167+順当な結果です。
ざわざわ――
ユウヤです。
只今の時刻は朝九時頃。普通に学校の時間だけれど、何故か俺が居る場所は――とある高校の門前だったり。
「……なんで俺、此処に居るんだっけ」
時間は一時間前に遡るんですけどね。
『アッサくーん! ほらほらっ、合格発表見に行くんでしょ! 起きなさーい!』
『――……』
『アサキー?』
『……ユウヤ、見てきて』
――と、何とも端的な話だけれど、アサ君が駄々捏ねたからなんだよ。あれだけ自信満々だった癖に、自分で見るのは嫌なのかなぁと。ふふっ、アサ君ったらぁ。まあそれは良いんだけど、――俺が見に来るの、おかしくね?
普通親とかでしょ、だって俺ふつーに学校なんだけど。何此の複雑な感情、遅刻だよ、寧ろ遅刻を越えてサボりでしょ。
とかなんとか一人で唸っていたら、聞こえていた騒ぎ声が一層大きくなる。
「あ」
合格発表が張り出されたみたい。

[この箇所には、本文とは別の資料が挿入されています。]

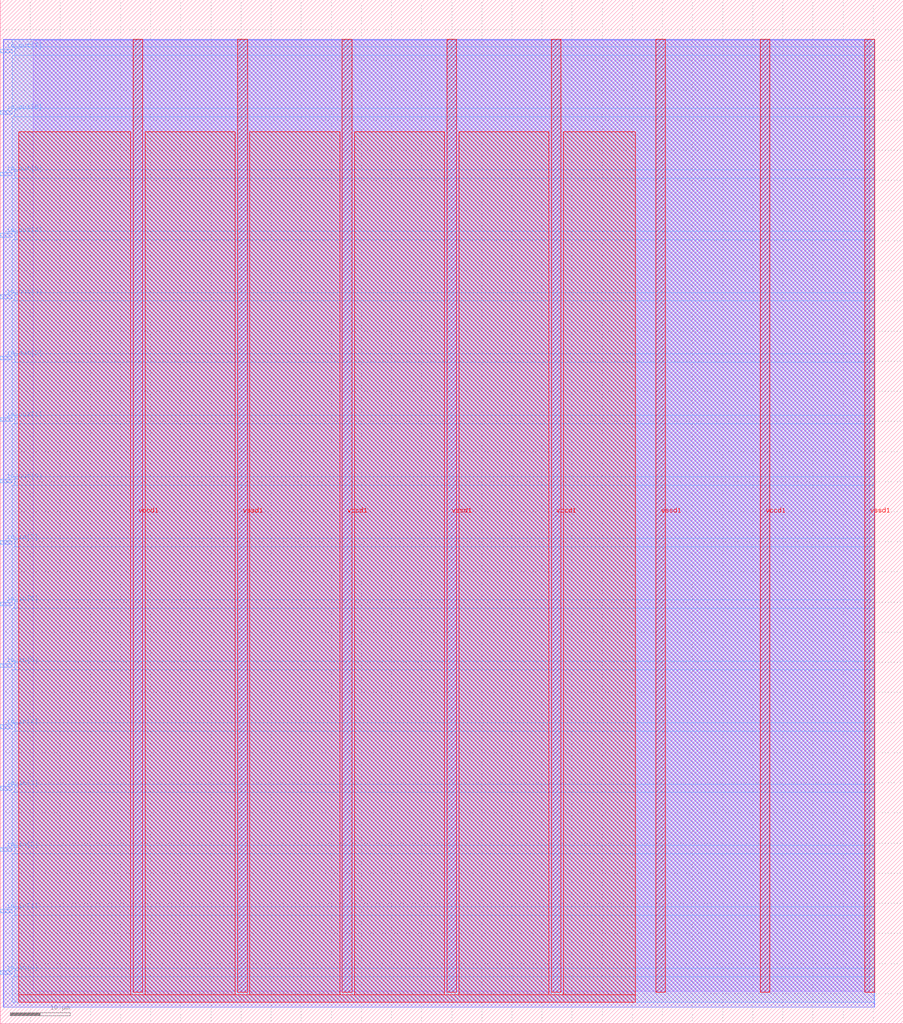
<source format=lef>
VERSION 5.7 ;
  NOWIREEXTENSIONATPIN ON ;
  DIVIDERCHAR "/" ;
  BUSBITCHARS "[]" ;
MACRO cpldcpu_TrainLED2top
  CLASS BLOCK ;
  FOREIGN cpldcpu_TrainLED2top ;
  ORIGIN 0.000 0.000 ;
  SIZE 150.000 BY 170.000 ;
  PIN io_in[0]
    DIRECTION INPUT ;
    USE SIGNAL ;
    PORT
      LAYER met3 ;
        RECT 0.000 8.200 2.000 8.800 ;
    END
  END io_in[0]
  PIN io_in[1]
    DIRECTION INPUT ;
    USE SIGNAL ;
    PORT
      LAYER met3 ;
        RECT 0.000 18.400 2.000 19.000 ;
    END
  END io_in[1]
  PIN io_in[2]
    DIRECTION INPUT ;
    USE SIGNAL ;
    PORT
      LAYER met3 ;
        RECT 0.000 28.600 2.000 29.200 ;
    END
  END io_in[2]
  PIN io_in[3]
    DIRECTION INPUT ;
    USE SIGNAL ;
    PORT
      LAYER met3 ;
        RECT 0.000 38.800 2.000 39.400 ;
    END
  END io_in[3]
  PIN io_in[4]
    DIRECTION INPUT ;
    USE SIGNAL ;
    PORT
      LAYER met3 ;
        RECT 0.000 49.000 2.000 49.600 ;
    END
  END io_in[4]
  PIN io_in[5]
    DIRECTION INPUT ;
    USE SIGNAL ;
    PORT
      LAYER met3 ;
        RECT 0.000 59.200 2.000 59.800 ;
    END
  END io_in[5]
  PIN io_in[6]
    DIRECTION INPUT ;
    USE SIGNAL ;
    PORT
      LAYER met3 ;
        RECT 0.000 69.400 2.000 70.000 ;
    END
  END io_in[6]
  PIN io_in[7]
    DIRECTION INPUT ;
    USE SIGNAL ;
    PORT
      LAYER met3 ;
        RECT 0.000 79.600 2.000 80.200 ;
    END
  END io_in[7]
  PIN io_out[0]
    DIRECTION OUTPUT TRISTATE ;
    USE SIGNAL ;
    PORT
      LAYER met3 ;
        RECT 0.000 89.800 2.000 90.400 ;
    END
  END io_out[0]
  PIN io_out[1]
    DIRECTION OUTPUT TRISTATE ;
    USE SIGNAL ;
    PORT
      LAYER met3 ;
        RECT 0.000 100.000 2.000 100.600 ;
    END
  END io_out[1]
  PIN io_out[2]
    DIRECTION OUTPUT TRISTATE ;
    USE SIGNAL ;
    PORT
      LAYER met3 ;
        RECT 0.000 110.200 2.000 110.800 ;
    END
  END io_out[2]
  PIN io_out[3]
    DIRECTION OUTPUT TRISTATE ;
    USE SIGNAL ;
    PORT
      LAYER met3 ;
        RECT 0.000 120.400 2.000 121.000 ;
    END
  END io_out[3]
  PIN io_out[4]
    DIRECTION OUTPUT TRISTATE ;
    USE SIGNAL ;
    PORT
      LAYER met3 ;
        RECT 0.000 130.600 2.000 131.200 ;
    END
  END io_out[4]
  PIN io_out[5]
    DIRECTION OUTPUT TRISTATE ;
    USE SIGNAL ;
    PORT
      LAYER met3 ;
        RECT 0.000 140.800 2.000 141.400 ;
    END
  END io_out[5]
  PIN io_out[6]
    DIRECTION OUTPUT TRISTATE ;
    USE SIGNAL ;
    PORT
      LAYER met3 ;
        RECT 0.000 151.000 2.000 151.600 ;
    END
  END io_out[6]
  PIN io_out[7]
    DIRECTION OUTPUT TRISTATE ;
    USE SIGNAL ;
    PORT
      LAYER met3 ;
        RECT 0.000 161.200 2.000 161.800 ;
    END
  END io_out[7]
  PIN vccd1
    DIRECTION INOUT ;
    USE POWER ;
    PORT
      LAYER met4 ;
        RECT 22.085 5.200 23.685 163.440 ;
    END
    PORT
      LAYER met4 ;
        RECT 56.815 5.200 58.415 163.440 ;
    END
    PORT
      LAYER met4 ;
        RECT 91.545 5.200 93.145 163.440 ;
    END
    PORT
      LAYER met4 ;
        RECT 126.275 5.200 127.875 163.440 ;
    END
  END vccd1
  PIN vssd1
    DIRECTION INOUT ;
    USE GROUND ;
    PORT
      LAYER met4 ;
        RECT 39.450 5.200 41.050 163.440 ;
    END
    PORT
      LAYER met4 ;
        RECT 74.180 5.200 75.780 163.440 ;
    END
    PORT
      LAYER met4 ;
        RECT 108.910 5.200 110.510 163.440 ;
    END
    PORT
      LAYER met4 ;
        RECT 143.640 5.200 145.240 163.440 ;
    END
  END vssd1
  OBS
      LAYER li1 ;
        RECT 5.520 5.355 144.440 163.285 ;
      LAYER met1 ;
        RECT 0.530 2.760 145.240 163.440 ;
      LAYER met2 ;
        RECT 0.560 2.730 145.210 163.385 ;
      LAYER met3 ;
        RECT 2.000 162.200 145.230 163.365 ;
        RECT 2.400 160.800 145.230 162.200 ;
        RECT 2.000 152.000 145.230 160.800 ;
        RECT 2.400 150.600 145.230 152.000 ;
        RECT 2.000 141.800 145.230 150.600 ;
        RECT 2.400 140.400 145.230 141.800 ;
        RECT 2.000 131.600 145.230 140.400 ;
        RECT 2.400 130.200 145.230 131.600 ;
        RECT 2.000 121.400 145.230 130.200 ;
        RECT 2.400 120.000 145.230 121.400 ;
        RECT 2.000 111.200 145.230 120.000 ;
        RECT 2.400 109.800 145.230 111.200 ;
        RECT 2.000 101.000 145.230 109.800 ;
        RECT 2.400 99.600 145.230 101.000 ;
        RECT 2.000 90.800 145.230 99.600 ;
        RECT 2.400 89.400 145.230 90.800 ;
        RECT 2.000 80.600 145.230 89.400 ;
        RECT 2.400 79.200 145.230 80.600 ;
        RECT 2.000 70.400 145.230 79.200 ;
        RECT 2.400 69.000 145.230 70.400 ;
        RECT 2.000 60.200 145.230 69.000 ;
        RECT 2.400 58.800 145.230 60.200 ;
        RECT 2.000 50.000 145.230 58.800 ;
        RECT 2.400 48.600 145.230 50.000 ;
        RECT 2.000 39.800 145.230 48.600 ;
        RECT 2.400 38.400 145.230 39.800 ;
        RECT 2.000 29.600 145.230 38.400 ;
        RECT 2.400 28.200 145.230 29.600 ;
        RECT 2.000 19.400 145.230 28.200 ;
        RECT 2.400 18.000 145.230 19.400 ;
        RECT 2.000 9.200 145.230 18.000 ;
        RECT 2.400 7.800 145.230 9.200 ;
        RECT 2.000 3.575 145.230 7.800 ;
      LAYER met4 ;
        RECT 3.055 4.800 21.685 148.065 ;
        RECT 24.085 4.800 39.050 148.065 ;
        RECT 41.450 4.800 56.415 148.065 ;
        RECT 58.815 4.800 73.780 148.065 ;
        RECT 76.180 4.800 91.145 148.065 ;
        RECT 93.545 4.800 105.505 148.065 ;
        RECT 3.055 3.575 105.505 4.800 ;
  END
END cpldcpu_TrainLED2top
END LIBRARY


</source>
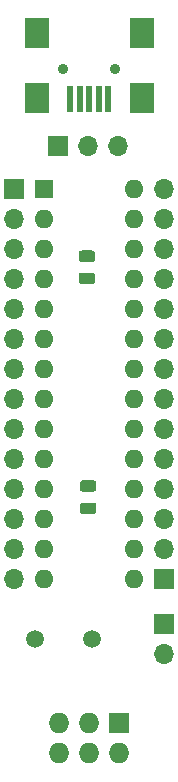
<source format=gts>
G04 #@! TF.GenerationSoftware,KiCad,Pcbnew,5.1.6-1.fc31*
G04 #@! TF.CreationDate,2020-07-21T16:24:12+03:00*
G04 #@! TF.ProjectId,rudy,72756479-2e6b-4696-9361-645f70636258,rev?*
G04 #@! TF.SameCoordinates,Original*
G04 #@! TF.FileFunction,Soldermask,Top*
G04 #@! TF.FilePolarity,Negative*
%FSLAX46Y46*%
G04 Gerber Fmt 4.6, Leading zero omitted, Abs format (unit mm)*
G04 Created by KiCad (PCBNEW 5.1.6-1.fc31) date 2020-07-21 16:24:12*
%MOMM*%
%LPD*%
G01*
G04 APERTURE LIST*
%ADD10R,0.500000X2.300000*%
%ADD11R,2.000000X2.500000*%
%ADD12C,0.900000*%
%ADD13R,1.700000X1.700000*%
%ADD14O,1.700000X1.700000*%
%ADD15R,1.727200X1.727200*%
%ADD16O,1.727200X1.727200*%
%ADD17C,1.500000*%
%ADD18R,1.600000X1.600000*%
%ADD19O,1.600000X1.600000*%
G04 APERTURE END LIST*
D10*
X77800000Y-63506000D03*
X77000000Y-63506000D03*
X76200000Y-63506000D03*
X75400000Y-63506000D03*
X74600000Y-63506000D03*
D11*
X80650000Y-63406000D03*
X80650000Y-57906000D03*
X71750000Y-63406000D03*
X71750000Y-57906000D03*
D12*
X78400000Y-60906000D03*
X74000000Y-60906000D03*
D13*
X73533000Y-67437000D03*
D14*
X76073000Y-67437000D03*
X78613000Y-67437000D03*
D13*
X69850000Y-71120000D03*
D14*
X69850000Y-73660000D03*
X69850000Y-76200000D03*
X69850000Y-78740000D03*
X69850000Y-81280000D03*
X69850000Y-83820000D03*
X69850000Y-86360000D03*
X69850000Y-88900000D03*
X69850000Y-91440000D03*
X69850000Y-93980000D03*
X69850000Y-96520000D03*
X69850000Y-99060000D03*
X69850000Y-101600000D03*
X69850000Y-104140000D03*
D13*
X82550000Y-104140000D03*
D14*
X82550000Y-101600000D03*
X82550000Y-99060000D03*
X82550000Y-96520000D03*
X82550000Y-93980000D03*
X82550000Y-91440000D03*
X82550000Y-88900000D03*
X82550000Y-86360000D03*
X82550000Y-83820000D03*
X82550000Y-81280000D03*
X82550000Y-78740000D03*
X82550000Y-76200000D03*
X82550000Y-73660000D03*
X82550000Y-71120000D03*
D13*
X82550000Y-107950000D03*
D14*
X82550000Y-110490000D03*
D15*
X78740000Y-116332000D03*
D16*
X78740000Y-118872000D03*
X76200000Y-116332000D03*
X76200000Y-118872000D03*
X73660000Y-116332000D03*
X73660000Y-118872000D03*
D17*
X76454000Y-109220000D03*
X71574000Y-109220000D03*
D18*
X72390000Y-71120000D03*
D19*
X80010000Y-104140000D03*
X72390000Y-73660000D03*
X80010000Y-101600000D03*
X72390000Y-76200000D03*
X80010000Y-99060000D03*
X72390000Y-78740000D03*
X80010000Y-96520000D03*
X72390000Y-81280000D03*
X80010000Y-93980000D03*
X72390000Y-83820000D03*
X80010000Y-91440000D03*
X72390000Y-86360000D03*
X80010000Y-88900000D03*
X72390000Y-88900000D03*
X80010000Y-86360000D03*
X72390000Y-91440000D03*
X80010000Y-83820000D03*
X72390000Y-93980000D03*
X80010000Y-81280000D03*
X72390000Y-96520000D03*
X80010000Y-78740000D03*
X72390000Y-99060000D03*
X80010000Y-76200000D03*
X72390000Y-101600000D03*
X80010000Y-73660000D03*
X72390000Y-104140000D03*
X80010000Y-71120000D03*
G36*
G01*
X75543750Y-76312500D02*
X76456250Y-76312500D01*
G75*
G02*
X76700000Y-76556250I0J-243750D01*
G01*
X76700000Y-77043750D01*
G75*
G02*
X76456250Y-77287500I-243750J0D01*
G01*
X75543750Y-77287500D01*
G75*
G02*
X75300000Y-77043750I0J243750D01*
G01*
X75300000Y-76556250D01*
G75*
G02*
X75543750Y-76312500I243750J0D01*
G01*
G37*
G36*
G01*
X75543750Y-78187500D02*
X76456250Y-78187500D01*
G75*
G02*
X76700000Y-78431250I0J-243750D01*
G01*
X76700000Y-78918750D01*
G75*
G02*
X76456250Y-79162500I-243750J0D01*
G01*
X75543750Y-79162500D01*
G75*
G02*
X75300000Y-78918750I0J243750D01*
G01*
X75300000Y-78431250D01*
G75*
G02*
X75543750Y-78187500I243750J0D01*
G01*
G37*
G36*
G01*
X75643750Y-97650000D02*
X76556250Y-97650000D01*
G75*
G02*
X76800000Y-97893750I0J-243750D01*
G01*
X76800000Y-98381250D01*
G75*
G02*
X76556250Y-98625000I-243750J0D01*
G01*
X75643750Y-98625000D01*
G75*
G02*
X75400000Y-98381250I0J243750D01*
G01*
X75400000Y-97893750D01*
G75*
G02*
X75643750Y-97650000I243750J0D01*
G01*
G37*
G36*
G01*
X75643750Y-95775000D02*
X76556250Y-95775000D01*
G75*
G02*
X76800000Y-96018750I0J-243750D01*
G01*
X76800000Y-96506250D01*
G75*
G02*
X76556250Y-96750000I-243750J0D01*
G01*
X75643750Y-96750000D01*
G75*
G02*
X75400000Y-96506250I0J243750D01*
G01*
X75400000Y-96018750D01*
G75*
G02*
X75643750Y-95775000I243750J0D01*
G01*
G37*
M02*

</source>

きゃー、やら、わー、やら、ちきしょー、やら。うんうん、数人は落ちちゃうのは仕方ないよね。……ええと、アサ君の番号はー。
「アンタ、何やってるのよ?」
「おう?」
あ、リョウちゃん。
「やほー」
「じゃないわよ。アンタは前期受けてないでしょ?」
「うん、アサ君の代理」
「……」
何か超複雑そうな表情された。俺だって複雑だい。
「あ、リョウちゃん受かってた?」
「え、えぇ、まあね」
「じゃあアサキは?」
「は? み、見た訳ないでしょ!? っていうか番号知ら――」
「嘘はいけないよリョウちゃん」
「――受かってたわよ」
やっぱり知ってた。
「五月蝿いわね! たまたま知ってただけなんだからね!? アンタなんかとっとと重要書類貰って来なさいよっ!!!!」
そう叫びながらリョウちゃんは走り去ってしまった。叫ぶ割に次やることを的確に教えてくれちゃうんだから良い人だよね。
『あ、もしもしアサ君?』
「うん、ちゃんと書類貰った?」
『……合格なのは確定なんだね』
ベッドの中からアサキです。今日はどうしても出たくなかったんだ、なんかもう、アレ、週末疲れとか。
何処ぞからのユウヤの電話に寝返りをうてば、ひとつ溜息をついてみる。
『俺今から学校行った方が良い?』
「当たり前じゃん」
『でも俺、名目上サボりじゃん』
「僕が体調崩したから代わりに書類取り行かせた――ってさっきアヤメ先生に電話した」
『……』
ちなみに先生は『そうですか、まあアサキ君なら絶対受かってるものね』と爽やかに仰って下さった訳で。
『まあ、うん、じゃ』
「じゃ」
何か呆れ気味だった気もするけど、其れは気にしない方向で。
「……合格、と」
正直言えば自信はあったけど、絶対な確証なんて何処にも無くて。体調、というかベッドを出たくない理由もきっと其処にあるからこそ、ユウヤに頼んだんだけどさ。
ともかく、無事終わって良かった。
さて、母さんに電話でもするか。